Thanks to the chemical industry’s powerful lobbying, EDCs remain largely unregulated in Europe, so they can show up anywhere in our daily lives, from food and water to shampoo and detergent, and even in baby toys. The fight to properly regulate these dangerous chemicals is taking place in the EU right now, with various national and international NGOs, consumer groups and others taking on the chemical industry for the sake of our hormonal health.
But there are things you can do right now to take care of your hormones. For example, eat organic! Pesticides contain EDCs, and trace amounts of the chemicals sprayed on food in the fields will end up on your plate. Even very small amounts can have significant effects as they accumulate over time.
When choosing cosmetic and bodycare products, read the ingredients and look out for parabens, a kind of preservative used in all sorts of beauty and hygiene products. Parabens specifically affect the female reproductive hormone oestrogen.
Because they can be found in furniture, electronics and household cleaning products, EDCs are highly concentrated in dust, so keep your home well ventilated by opening windows, and be sure to hoover often!
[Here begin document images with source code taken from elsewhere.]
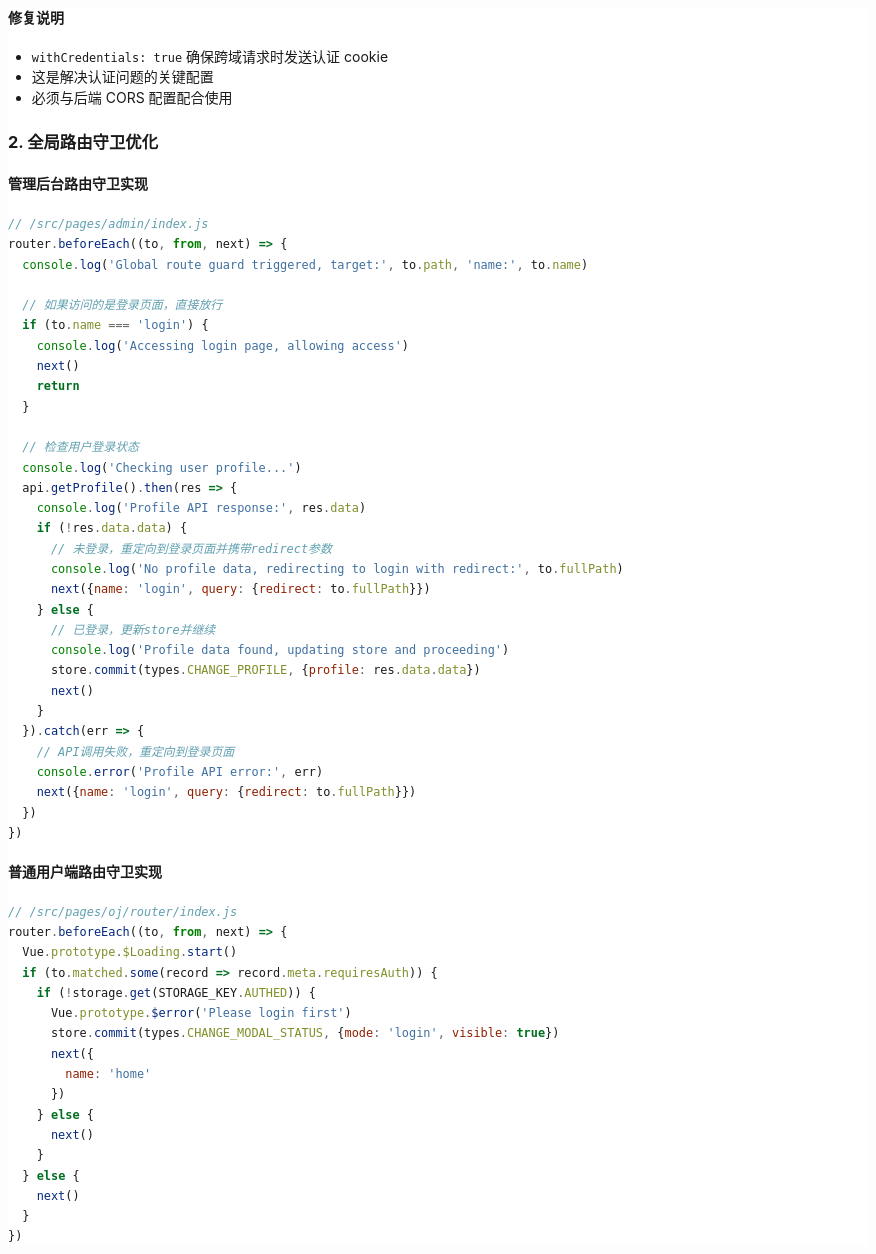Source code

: #### 修复说明
- `withCredentials: true` 确保跨域请求时发送认证 cookie
- 这是解决认证问题的关键配置
- 必须与后端 CORS 配置配合使用

### 2. 全局路由守卫优化

#### 管理后台路由守卫实现

```javascript
// /src/pages/admin/index.js
router.beforeEach((to, from, next) => {
  console.log('Global route guard triggered, target:', to.path, 'name:', to.name)
  
  // 如果访问的是登录页面，直接放行
  if (to.name === 'login') {
    console.log('Accessing login page, allowing access')
    next()
    return
  }
  
  // 检查用户登录状态
  console.log('Checking user profile...')
  api.getProfile().then(res => {
    console.log('Profile API response:', res.data)
    if (!res.data.data) {
      // 未登录，重定向到登录页面并携带redirect参数
      console.log('No profile data, redirecting to login with redirect:', to.fullPath)
      next({name: 'login', query: {redirect: to.fullPath}})
    } else {
      // 已登录，更新store并继续
      console.log('Profile data found, updating store and proceeding')
      store.commit(types.CHANGE_PROFILE, {profile: res.data.data})
      next()
    }
  }).catch(err => {
    // API调用失败，重定向到登录页面
    console.error('Profile API error:', err)
    next({name: 'login', query: {redirect: to.fullPath}})
  })
})
```

#### 普通用户端路由守卫实现

```javascript
// /src/pages/oj/router/index.js
router.beforeEach((to, from, next) => {
  Vue.prototype.$Loading.start()
  if (to.matched.some(record => record.meta.requiresAuth)) {
    if (!storage.get(STORAGE_KEY.AUTHED)) {
      Vue.prototype.$error('Please login first')
      store.commit(types.CHANGE_MODAL_STATUS, {mode: 'login', visible: true})
      next({
        name: 'home'
      })
    } else {
      next()
    }
  } else {
    next()
  }
})
```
On Thursday 25th June we screened Endocrination (2014), a fantastic documentary on EDCs and their regulation directed by Stéphane Horel, at St Hilda’s East Community Centre in Tower Hamlets, with an introduction by EDC experts Helen Lynn and Donna Murphy of the campaign group EDC Free Me. The film follows an unborn child sent by future generations – those most at risk from EDCs – to investigate the European commission, where industry, scientists and NGOs fight for influence. Attacks on independent researchers, manipulation of science, conflicts of interest - the film lifts the veil on the various strategies used by lobbyists, borrowed from the tobacco industry’s tool-box, to short-circuit the plans for desperately needed regulation on EDCs.